Throughout her career, Texas singer-songwriter Sarah Jaffe has allowed her sound to expand and evolve in exciting ways. From the beginning, she's had a tremendous knack for heartsick ballads, but she's also grown increasingly adept at vibrant electro-pop that incorporates her career's detours into film scoring and even hip-hop. Jaffe's two most recent albums, 2012's The Body Wins and 2014's Don't Disconnect, showcase a fascination with science and machinery, with a futuristic sound to match. Now, on Bad Baby, she sounds as versatile as ever in songs that mix spiky synth-pop with softer, slower-burning reflections on the way human beings interact.

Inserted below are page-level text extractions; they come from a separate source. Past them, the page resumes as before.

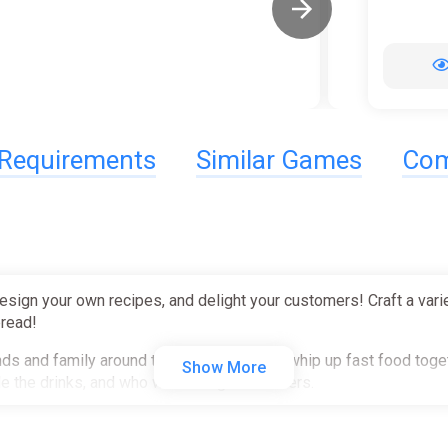
Requirements
Similar Games
Com
design your own recipes, and delight your customers! Craft a vari
bread!
nds and family around the kitchen table to whip up fast food tog
Show More
le the drinks, and who will manage the orders.
rs with unique tastes! Cater to their unique tastes and serve up t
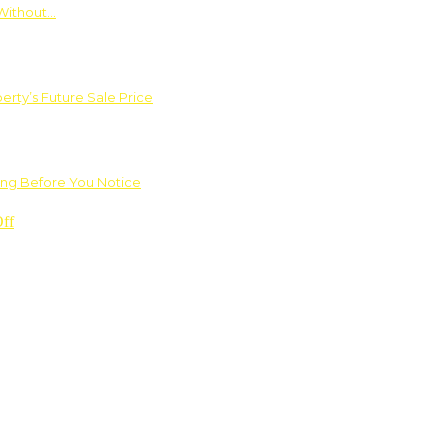
Without…
rty’s Future Sale Price
ng Before You Notice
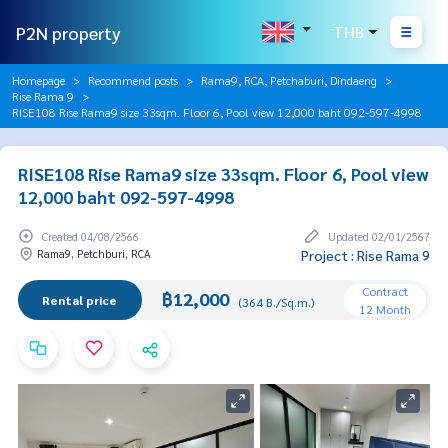
P2N property
THB
Homepage
Recommend posts
Rama9, RCA, Petchaburi, Dindaeng
Rise Rama 9
RISE108 Rise Rama9 size 33sqm. Floor 6, Pool view 12,000 baht 092-597-4998
RISE108 Rise Rama9 size 33sqm. Floor 6, Pool view
12,000 baht 092-597-4998
Created 04/08/2566
Updated 02/01/2567
Rama9, Petchburi, RCA
Project : Rise Rama 9
Contract
฿12,000
Rental price
(364 B./Sq.m.)
12 Month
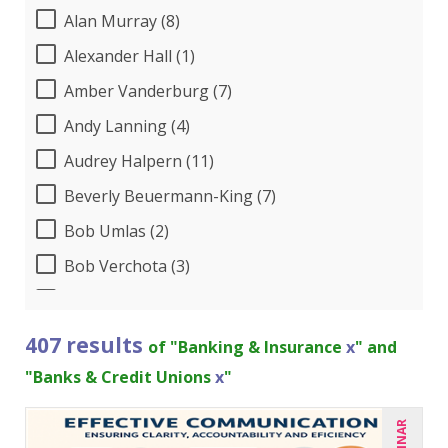
Alan Murray (8)
Alexander Hall (1)
Amber Vanderburg (7)
Andy Lanning (4)
Audrey Halpern (11)
Beverly Beuermann-King (7)
Bob Umlas (2)
Bob Verchota (3)
Brian G. Rosenberg (4)
Buddy Baker (1)
407 results
of "Banking & Insurance
x
" and
CA Manish Gupta (5)
"Banks & Credit Unions
x
"
Candace Leuck (3)
Candie L. Simmons (3)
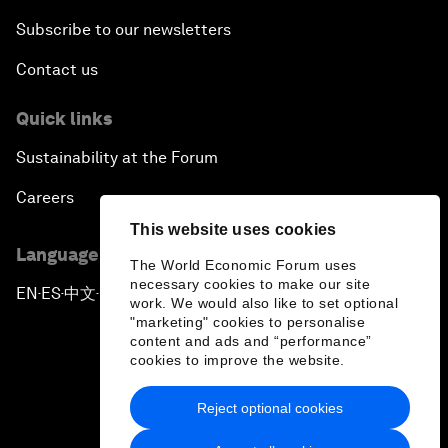
Subscribe to our newsletters
Contact us
Quick links
Sustainability at the Forum
Careers
This website uses cookies
Language editions
The World Economic Forum uses
necessary cookies to make our site
EN
ES
中文
日本語
▪
▪
▪
work. We would also like to set optional
"marketing" cookies to personalise
content and ads and “performance”
cookies to improve the website.
Reject optional cookies
Privacy Policy & Terms of Service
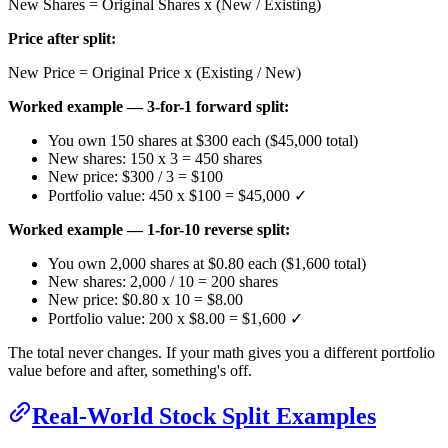
New Shares = Original Shares x (New / Existing)
Price after split:
New Price = Original Price x (Existing / New)
Worked example — 3-for-1 forward split:
You own 150 shares at $300 each ($45,000 total)
New shares: 150 x 3 = 450 shares
New price: $300 / 3 = $100
Portfolio value: 450 x $100 = $45,000 ✓
Worked example — 1-for-10 reverse split:
You own 2,000 shares at $0.80 each ($1,600 total)
New shares: 2,000 / 10 = 200 shares
New price: $0.80 x 10 = $8.00
Portfolio value: 200 x $8.00 = $1,600 ✓
The total never changes. If your math gives you a different portfolio
value before and after, something's off.
Real-World Stock Split Examples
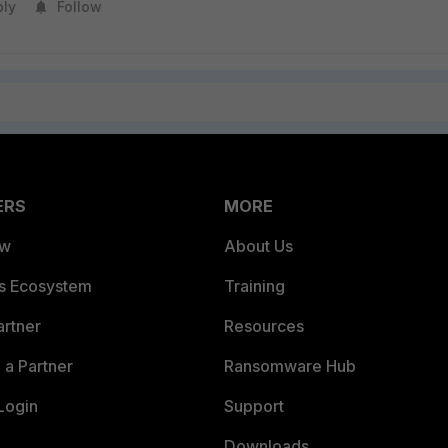
ply
Follow
ERS
MORE
ew
About Us
es Ecosystem
Training
artner
Resources
a Partner
Ransomware Hub
Login
Support
Downloads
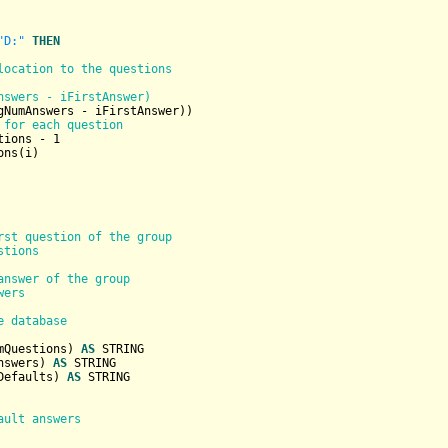
"D:"
THEN
location to the questions
nswers - iFirstAnswer)
gNumAnswers - iFirstAnswer))

 for each question
tions - 
1
ns(i)

rst question of the group
stions
answer of the group
wers
e database
mQuestions) 
AS
STRING
nswers) 
AS
STRING
Defaults) 
AS
STRING
ault answers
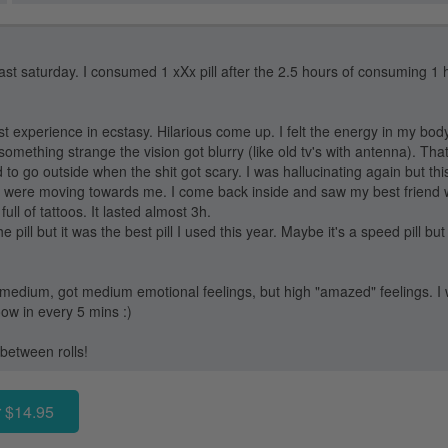
last saturday. I consumed 1 xXx pill after the 2.5 hours of consuming 1 hel
t experience in ecstasy. Hilarious come up. I felt the energy in my bod
something strange the vision got blurry (like old tv's with antenna). Th
 to go outside when the shit got scary. I was hallucinating again but t
es were moving towards me. I come back inside and saw my best friend w
ll of tattoos. It lasted almost 3h.
e pill but it was the best pill I used this year. Maybe it's a speed pill but
medium, got medium emotional feelings, but high "amazed" feelings. I 
ow in every 5 mins :)
between rolls!
 $14.95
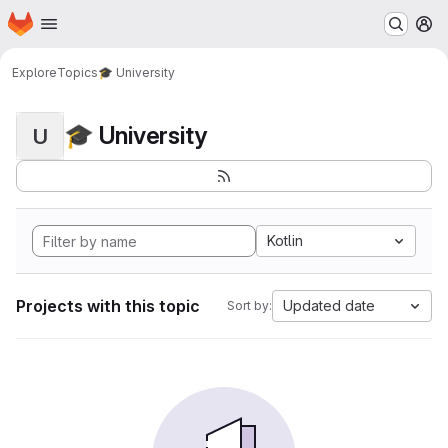
Homepage
Skip to main content
M
Explore
Topics
🎓 University
🎓 University
U
Kotlin
Projects with this topic
Updated date
Sort by:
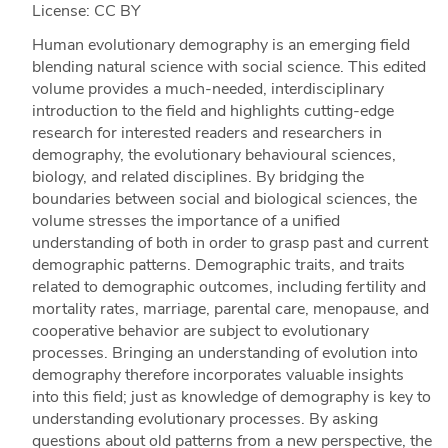
License: CC BY
Human evolutionary demography is an emerging field
blending natural science with social science. This edited
volume provides a much-needed, interdisciplinary
introduction to the field and highlights cutting-edge
research for interested readers and researchers in
demography, the evolutionary behavioural sciences,
biology, and related disciplines. By bridging the
boundaries between social and biological sciences, the
volume stresses the importance of a unified
understanding of both in order to grasp past and current
demographic patterns. Demographic traits, and traits
related to demographic outcomes, including fertility and
mortality rates, marriage, parental care, menopause, and
cooperative behavior are subject to evolutionary
processes. Bringing an understanding of evolution into
demography therefore incorporates valuable insights
into this field; just as knowledge of demography is key to
understanding evolutionary processes. By asking
questions about old patterns from a new perspective, the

"Synthetic Love," the epic ballad that opens the album, takes an portentously unsettled look at the future of romance: "Synthetic love is my new drug," Jaffe sings, as ominous effects swirl around her for nearly seven minutes. Elsewhere, the slinky "No Worries" navigates blurred relationship boundaries, while in "This / That," she pleads for clarity — "I'm on the fence / I feel left out / Reveal it all to me" — with the help of a keyboard arrangement that couldn't nod more pointedly in the direction of Spandau Ballet.
"In the middle of every extreme / There is a part where the two ends meet," Jaffe sings in "Between," adding, "Before you reach a dead-end street / No one really talks about between." With a synth hook that'd make Tegan And Sara nod in approval, it's a song about compromise, but it doubles as a mission statement for a singer-songwriter who's all about finding deeper meaning in the gray areas of modern life.